Texte écrit pour le programme de la 21ème Journée Romande du Diabète, École Polytechnique de Lausanne, 26 novembre 2016.
Il est remarquable que la Fondation pour la Recherche sur le Diabète ait choisi d’aborder ce thème. De toutes les complications du diabète de type 1, le déni est la plus fréquente, et c’est celle qui survient le plus rapidement. Si la notion d’acceptation de la maladie peut nous paraitre bien vague (on peut ne pas accepter qu’une météorite tombe dans notre jardin, mais les conséquences risquent d’être limitées), celle de déni est une réalité, et une tentation à laquelle beaucoup de diabétiques sont exposés, à un moment ou un autre de leur parcours.
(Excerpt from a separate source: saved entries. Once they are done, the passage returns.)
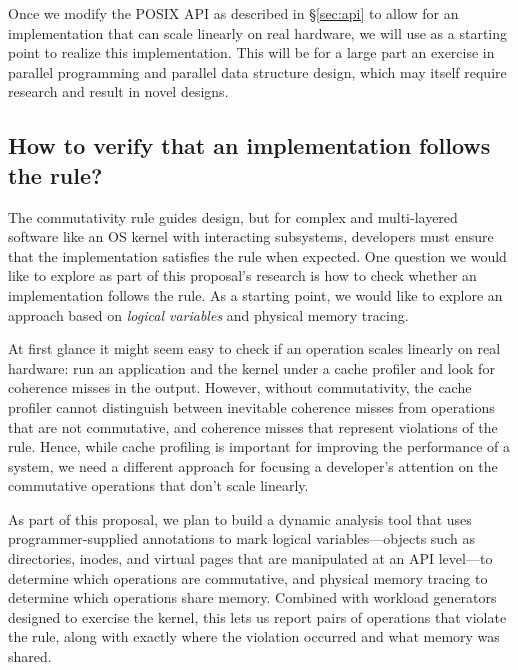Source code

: Once we modify the POSIX API as described in \S\ref{sec:api} to
allow for an implementation that can scale linearly on real hardware,
we will use \sys as a starting point to realize this implementation.
This will be for a large part an exercise in parallel programming and
parallel data structure design, which may
itself require research and result in novel designs.

\begin{comment}
The downside of using \sys is that we will miss features that are
important (e.g., swapping) and for which a scalable implementation is
challenging (e.g., swapping needs a reverse map).  Our hope is that
we will learn enough from the xv6 subsystems that those lessons can be
carried over to subsystems that xv6 won't support.
\end{comment}


\subsection{How to verify that an implementation follows the rule?}

The commutativity rule guides design, but for complex and multi-layered
software like an OS kernel with interacting subsystems, developers must
ensure that the implementation satisfies the rule when expected.
One question we would like to explore as part of this proposal's research
is how to check whether an implementation follows the rule.  As a starting
point, we would like to explore an approach based on \emph{logical variables}
and physical memory tracing.

At first glance it might seem easy to check if an operation scales
linearly on real hardware: run an application and the kernel under a
cache profiler and look for coherence misses in the output.  However,
without commutativity, the cache profiler cannot distinguish between
inevitable coherence misses from operations that are not commutative,
and coherence misses that represent violations of the rule.  Hence, while
cache profiling is important for improving the performance of a system,
we need a different approach for focusing a developer's attention on
the commutative operations that don't scale linearly.

As part of this proposal, we plan to build a dynamic analysis tool that uses
programmer-supplied annotations to mark logical variables---objects
such as directories, inodes, and virtual pages that are manipulated at
an API level---to determine which operations are commutative, and
physical memory tracing to determine which operations share memory.  Combined
with workload generators designed to exercise the kernel, this lets us report
pairs of operations that violate the rule, along with exactly where the
violation occurred and what memory was shared.


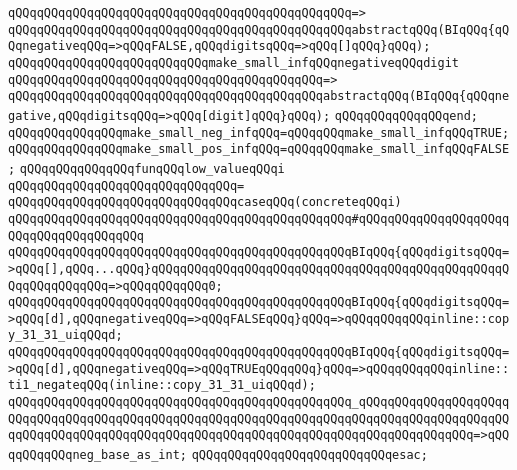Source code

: \verb|qQQqqQQqqQQqqQQqqQQqqQQqqQQqqQQqqQQqqQQqqQQqqQQq=>|\newline
\verb|qQQqqQQqqQQqqQQqqQQqqQQqqQQqqQQqqQQqqQQqqQQqqQQqabstractqQQq(BIqQQq{qQQqnegativeqQQq=>qQQqFALSE,qQQqdigitsqQQq=>qQQq[]qQQq}qQQq);|\newline
\newline
\verb|qQQqqQQqqQQqqQQqqQQqqQQqqQQqmake_small_infqQQqnegativeqQQqdigit|\newline
\verb|qQQqqQQqqQQqqQQqqQQqqQQqqQQqqQQqqQQqqQQqqQQq=>|\newline
\verb|qQQqqQQqqQQqqQQqqQQqqQQqqQQqqQQqqQQqqQQqqQQqabstractqQQq(BIqQQq{qQQqnegative,qQQqdigitsqQQq=>qQQq[digit]qQQq}qQQq);|\newline
\verb|qQQqqQQqqQQqqQQqend;|\newline
\newline
\verb|qQQqqQQqqQQqqQQqmake_small_neg_infqQQq=qQQqqQQqmake_small_infqQQqTRUE;|\newline
\verb|qQQqqQQqqQQqqQQqmake_small_pos_infqQQq=qQQqqQQqmake_small_infqQQqFALSE;|\newline
\newline
\verb|qQQqqQQqqQQqqQQqfunqQQqlow_valueqQQqi|\newline
\verb|qQQqqQQqqQQqqQQqqQQqqQQqqQQqqQQq=|\newline
\verb|qQQqqQQqqQQqqQQqqQQqqQQqqQQqqQQqcaseqQQq(concreteqQQqi)|\newline
\verb|qQQqqQQqqQQqqQQqqQQqqQQqqQQqqQQqqQQqqQQqqQQqqQQq#qQQqqQQqqQQqqQQqqQQqqQQqqQQqqQQqqQQqqQQq|\newline
\verb|qQQqqQQqqQQqqQQqqQQqqQQqqQQqqQQqqQQqqQQqqQQqqQQqBIqQQq{qQQqdigitsqQQq=>qQQq[],qQQq...qQQq}qQQqqQQqqQQqqQQqqQQqqQQqqQQqqQQqqQQqqQQqqQQqqQQqqQQqqQQqqQQqqQQq=>qQQqqQQqqQQq0;|\newline
\verb|qQQqqQQqqQQqqQQqqQQqqQQqqQQqqQQqqQQqqQQqqQQqqQQqBIqQQq{qQQqdigitsqQQq=>qQQq[d],qQQqnegativeqQQq=>qQQqFALSEqQQq}qQQq=>qQQqqQQqqQQqinline::copy_31_31_uiqQQqd;|\newline
\verb|qQQqqQQqqQQqqQQqqQQqqQQqqQQqqQQqqQQqqQQqqQQqqQQqBIqQQq{qQQqdigitsqQQq=>qQQq[d],qQQqnegativeqQQq=>qQQqTRUEqQQqqQQq}qQQq=>qQQqqQQqqQQqinline::ti1_negateqQQq(inline::copy_31_31_uiqQQqd);|\newline
\verb|qQQqqQQqqQQqqQQqqQQqqQQqqQQqqQQqqQQqqQQqqQQqqQQq_qQQqqQQqqQQqqQQqqQQqqQQqqQQqqQQqqQQqqQQqqQQqqQQqqQQqqQQqqQQqqQQqqQQqqQQqqQQqqQQqqQQqqQQqqQQqqQQqqQQqqQQqqQQqqQQqqQQqqQQqqQQqqQQqqQQqqQQqqQQqqQQqqQQqqQQqqQQq=>qQQqqQQqqQQqneg_base_as_int;|\newline
\verb|qQQqqQQqqQQqqQQqqQQqqQQqqQQqesac;|\newline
Ce déni a deux sources principales. La première est le découragement. La dureté et la complexité de notre traitement sont souvent minimisées (« ça se soigne très bien maintenant ») tout en étant assorties de menaces, d’ultimatums et de culpabilisation en cas d’échec. Pour le patient, diabétique insulinodépendant, l’enfer est pavé de bonnes intentions (« est-ce que vous êtes équilibré? », « tu as fait tes analyses? »). Des modèles irréalistes, les récits féériques de patients imaginaires, la fiction de la perfection nous accablent. Nous essayons de faire coïncider au mieux plusieurs courbes, celles des aliments que nous ingérons, du métabolisme, de ce qui reste dans notre organisme des sucres de lenteur diverse précédemment absorbés, et la durée d’action de l’insuline. Cela n’a rien de facile, même pour les praticiens les plus chevronnés. Tout diabète de type 1 est instable et aucune machine, aussi intelligente soit-elle, n’est encore parvenue à la perfection d’un pancréas. Il y a des témoignages positifs qui encouragent et stimulent, d’autres qui nous accablent et nous font sombrer.
La deuxième source de déni est, paradoxalement, le désir de s’intégrer dans la société. Un diabétique qui se soigne est plus voyant, il fait plus souvent des piqûres, des analyses, et aussi des hypoglycémies, puisqu’il ne baigne plus dans un halo de sucre et d’acétone. Il peut même, de ce fait, se montrer plus irascible. Il demande des changements de garniture, ne boit pas comme les autres. Négliger ce diabète-là, encore si mal compris, évite de l’infliger aux autres.
Le DT1 ne ressemble à aucune autre maladie car les responsabilités opérationnelles décisives dans le traitement sont entre les mains du patient, y compris l’enfant. Le spectre de complications gravissimes et de perspectives épouvantables, l’abattement, lorsque nos efforts et notre conduite vertueuse ne sont pas couronnés de succès, peuvent nous conduire à faire comme si on n’était pas diabétique, comme si le diabète n’était pas là. Rarement en arrêtant brutalement le traitement, car nous savons que l’acidocétose nous conduirait immédiatement aux urgences, mais en cessant de l’adapter aux circonstances. L’impact est dévastateur, en particulier à l’adolescence, âge propice aux transgressions et au donjuanisme de la mort.
Cette fuite en avant peut être arrêtée. Les progrès de l’équipement, des appareils de mesure comme des insulines, y contribuent. Ainsi l’apparition récente de capteurs de glucose permettant non seulement de connaitre sans douleur notre taux de sucre mais de mieux comprendre ses variations est un formidable encouragement à la sagesse. L’émergence d’insulines plus lentes et plus rapides cernant au plus près ces variations glycémiques va également dans ce sens. Mais le déni ne peut être vaincu sans un discours digne, respectueux et conquérant. Nous devons lutter contre la pédagogie noire, les inexactitudes, et le déni de la spécificité du diabète de type 1, y compris, lorsque c’est encore nécessaire, par une éducation thérapeutique du soignant.